PAF-AVR performs Descriptors Level Operation.
2.2 Face Identity Recognition
PAF-FIR:
Receives | Text Object | Text that is related with the Face to be identified. |
Image Visual Object | Image containing Face to be identified. | |
Face Time | Time when the face should be identified. | |
Visual Scene Geometry | Of the scene where the Face is located. | |
Finds | Bounding Boxes | That include Faces, using spatial information. |
Applies | Face ID algorithm | That references a specific Face Taxonomy. |
Finds | The best match | Between the Faces and those in a database. |
Produces | Face Identities | Face Instance Identifiers. |
Bounding Boxes | Bounding Boxes that include faces. |
PAF-FIR performs Descriptors (Bounding Boxes) and Interpretation (Face IDs) Level Operations.

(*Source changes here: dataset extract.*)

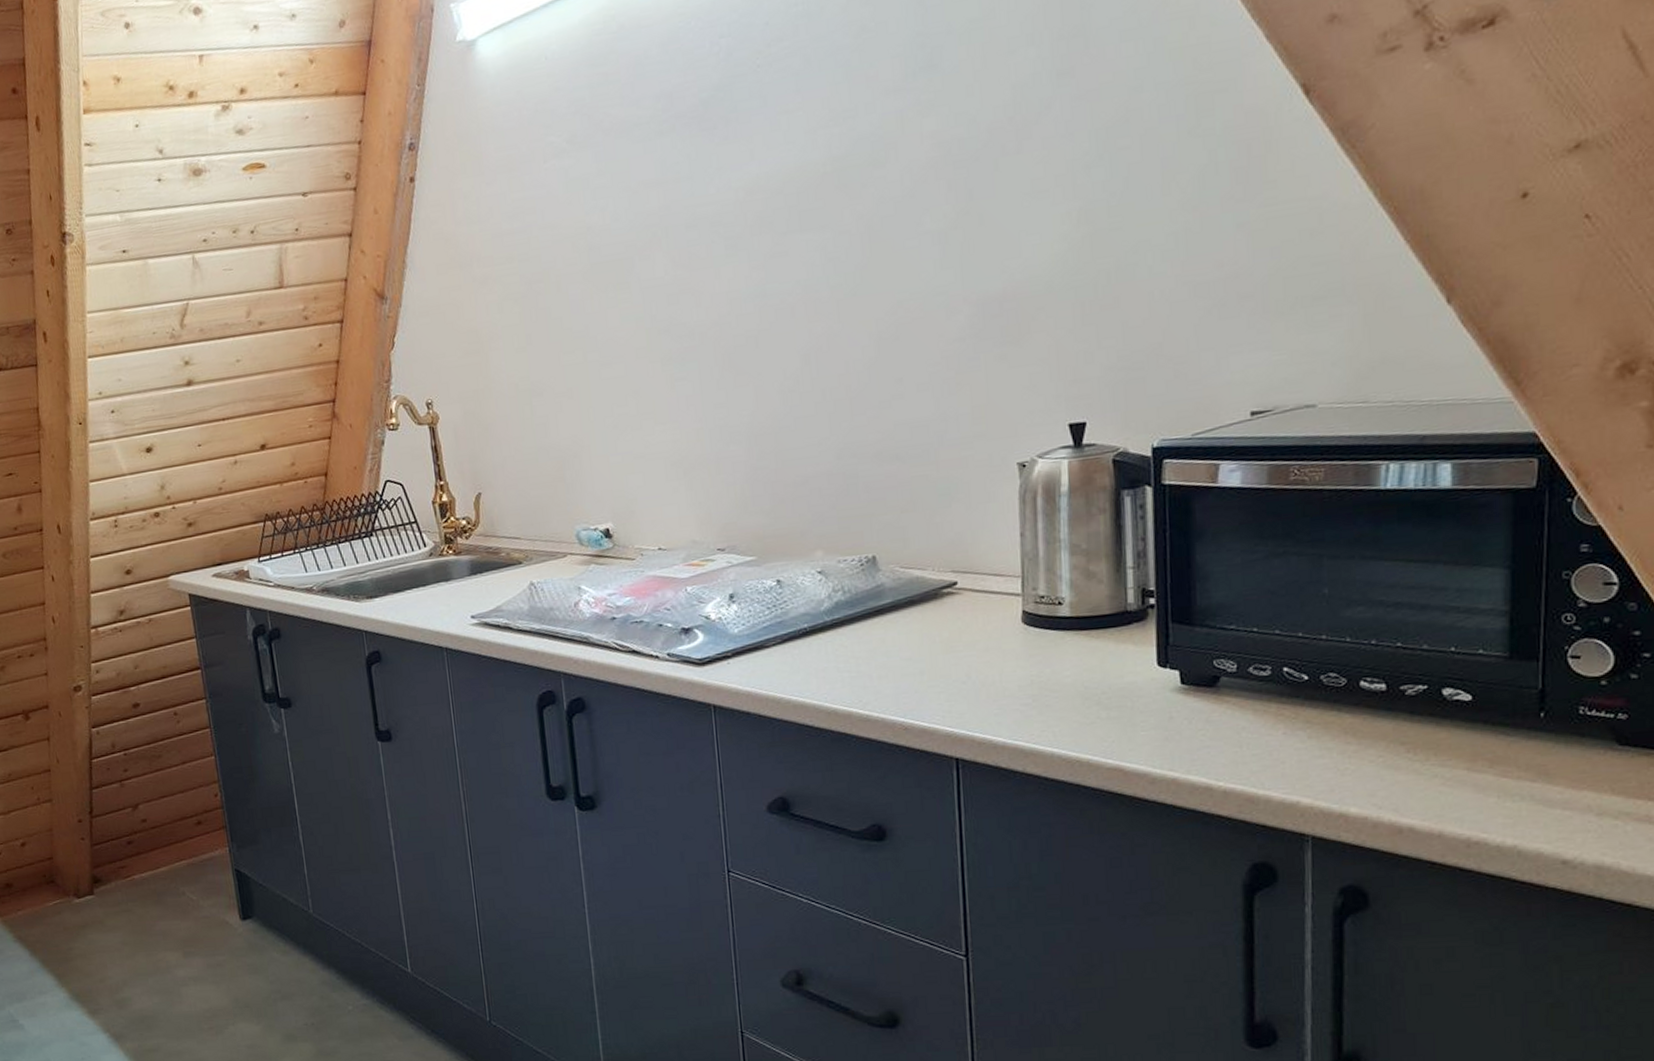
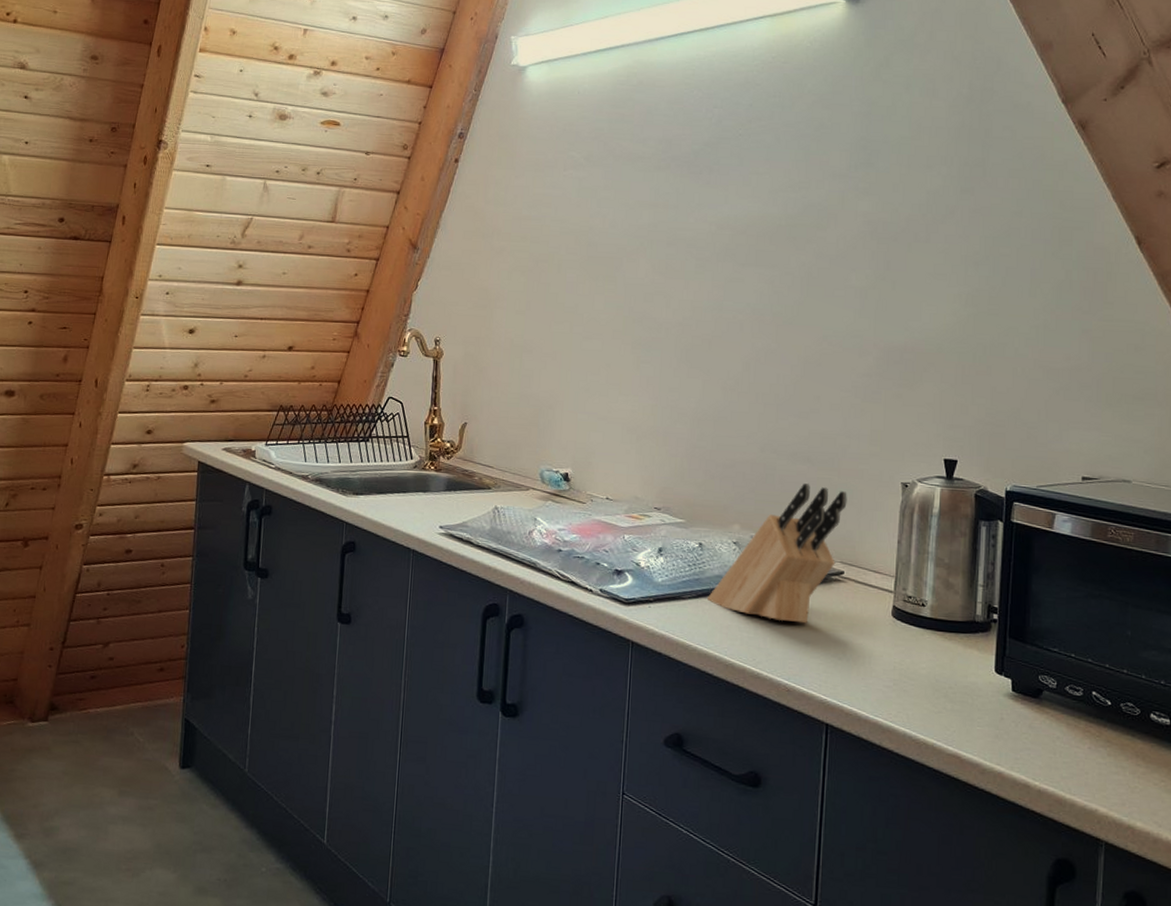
knife block: none [794,486,952,653] -> present [706,483,847,624]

2.3 Personal Status Display
PAF-PSD
Receives | Machine ID | ID to be used to identify the Avatar in Portable Avatar. |
Text Object | Text associated to Avatar in Portable Avatar. | |
Personal Status | Personal Status associated to Avatar in Portable Avatar. | |
Avatar Model | 3D Model associated to Avatar in Portable Avatar. | |
Speech Model | Speech Model Associated to Avatar in Portable Avatar. | |
Synthesises | Speech Object | Possibly through an input Speech Model. |
Generates | Face Descriptors | Using Speech Object, input Avatar Model, and Face Personal Status. |
Produces | Portable Avatar | Including Machine ID, Speech Model, Text Object, Avatar Model and internally generated Speech Object and Avatar |
Enables | PAF-AVR | To render the Portable Avatar produced by PAF-PSD. |
PAF-PSD performs Descriptors Level Operation.

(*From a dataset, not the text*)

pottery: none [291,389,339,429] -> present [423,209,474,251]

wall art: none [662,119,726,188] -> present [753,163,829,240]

1.4 Service Participant Authentication
PAF-SPA
Receives | Participant ID | ID of a Participant in a session of a Service. From an upstream AIM or another AIW. |
Face Visual Object | Face of Participant. | |
Speech Object | Speech segment of Participant. | |
Recognises | Face ID | From Face Objects |
Speech ID | From Speech Object | |
Uses | Speech & Face ID | To search an Service ID database. |
Produces | Subscriber ID | ID of Service Subscriber |
PAF-SPA can be implemented using Neural Networks.
PAF-SPA performs Interpretation Level Operation.